▸ INFORMATION SUPPLIED
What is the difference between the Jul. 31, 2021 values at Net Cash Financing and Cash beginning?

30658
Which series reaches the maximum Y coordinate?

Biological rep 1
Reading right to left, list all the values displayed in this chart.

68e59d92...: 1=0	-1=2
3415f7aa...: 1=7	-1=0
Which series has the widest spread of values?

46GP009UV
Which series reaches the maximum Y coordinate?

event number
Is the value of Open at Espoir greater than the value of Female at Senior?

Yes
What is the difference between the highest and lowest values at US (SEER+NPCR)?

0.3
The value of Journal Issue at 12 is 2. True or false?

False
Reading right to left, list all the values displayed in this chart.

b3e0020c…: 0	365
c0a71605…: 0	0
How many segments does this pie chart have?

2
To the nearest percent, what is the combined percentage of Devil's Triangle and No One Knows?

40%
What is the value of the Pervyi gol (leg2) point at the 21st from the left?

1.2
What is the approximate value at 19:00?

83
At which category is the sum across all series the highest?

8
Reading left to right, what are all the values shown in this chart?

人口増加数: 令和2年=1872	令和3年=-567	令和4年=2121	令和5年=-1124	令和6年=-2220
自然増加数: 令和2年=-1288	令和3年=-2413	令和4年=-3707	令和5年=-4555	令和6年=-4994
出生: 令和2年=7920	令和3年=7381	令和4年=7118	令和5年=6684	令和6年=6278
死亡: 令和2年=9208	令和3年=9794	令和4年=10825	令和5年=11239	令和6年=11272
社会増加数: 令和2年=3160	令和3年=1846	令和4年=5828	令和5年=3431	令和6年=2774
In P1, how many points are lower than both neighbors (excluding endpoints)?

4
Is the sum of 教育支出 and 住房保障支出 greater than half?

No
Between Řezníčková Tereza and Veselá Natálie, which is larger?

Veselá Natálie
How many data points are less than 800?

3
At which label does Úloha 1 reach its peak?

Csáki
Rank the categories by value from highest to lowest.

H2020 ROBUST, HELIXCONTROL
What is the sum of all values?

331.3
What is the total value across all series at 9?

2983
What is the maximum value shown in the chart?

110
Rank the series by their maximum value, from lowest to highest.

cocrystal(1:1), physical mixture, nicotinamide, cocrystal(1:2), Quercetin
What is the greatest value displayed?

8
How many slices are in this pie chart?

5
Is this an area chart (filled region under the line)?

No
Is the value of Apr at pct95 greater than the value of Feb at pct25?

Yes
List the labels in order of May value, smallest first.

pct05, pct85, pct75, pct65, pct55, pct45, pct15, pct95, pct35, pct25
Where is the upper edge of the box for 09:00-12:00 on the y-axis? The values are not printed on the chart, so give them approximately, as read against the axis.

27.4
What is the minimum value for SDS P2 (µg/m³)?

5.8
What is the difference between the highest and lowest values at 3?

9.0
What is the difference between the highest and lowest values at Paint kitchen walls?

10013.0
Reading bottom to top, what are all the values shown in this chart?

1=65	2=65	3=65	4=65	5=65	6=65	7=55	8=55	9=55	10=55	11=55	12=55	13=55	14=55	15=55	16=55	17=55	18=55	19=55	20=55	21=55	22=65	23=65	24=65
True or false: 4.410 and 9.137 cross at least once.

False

▸ PROBLEM
Return, unchanged, the lines of the records above from the line containing "pct95, pct35, pct25" through the last line of the records, both ends included.

▸ THE COMPLETED TASK
pct05, pct85, pct75, pct65, pct55, pct45, pct15, pct95, pct35, pct25
Where is the upper edge of the box for 09:00-12:00 on the y-axis? The values are not printed on the chart, so give them approximately, as read against the axis.

27.4
What is the minimum value for SDS P2 (µg/m³)?

5.8
What is the difference between the highest and lowest values at 3?

9.0
What is the difference between the highest and lowest values at Paint kitchen walls?

10013.0
Reading bottom to top, what are all the values shown in this chart?

1=65	2=65	3=65	4=65	5=65	6=65	7=55	8=55	9=55	10=55	11=55	12=55	13=55	14=55	15=55	16=55	17=55	18=55	19=55	20=55	21=55	22=65	23=65	24=65
True or false: 4.410 and 9.137 cross at least once.

False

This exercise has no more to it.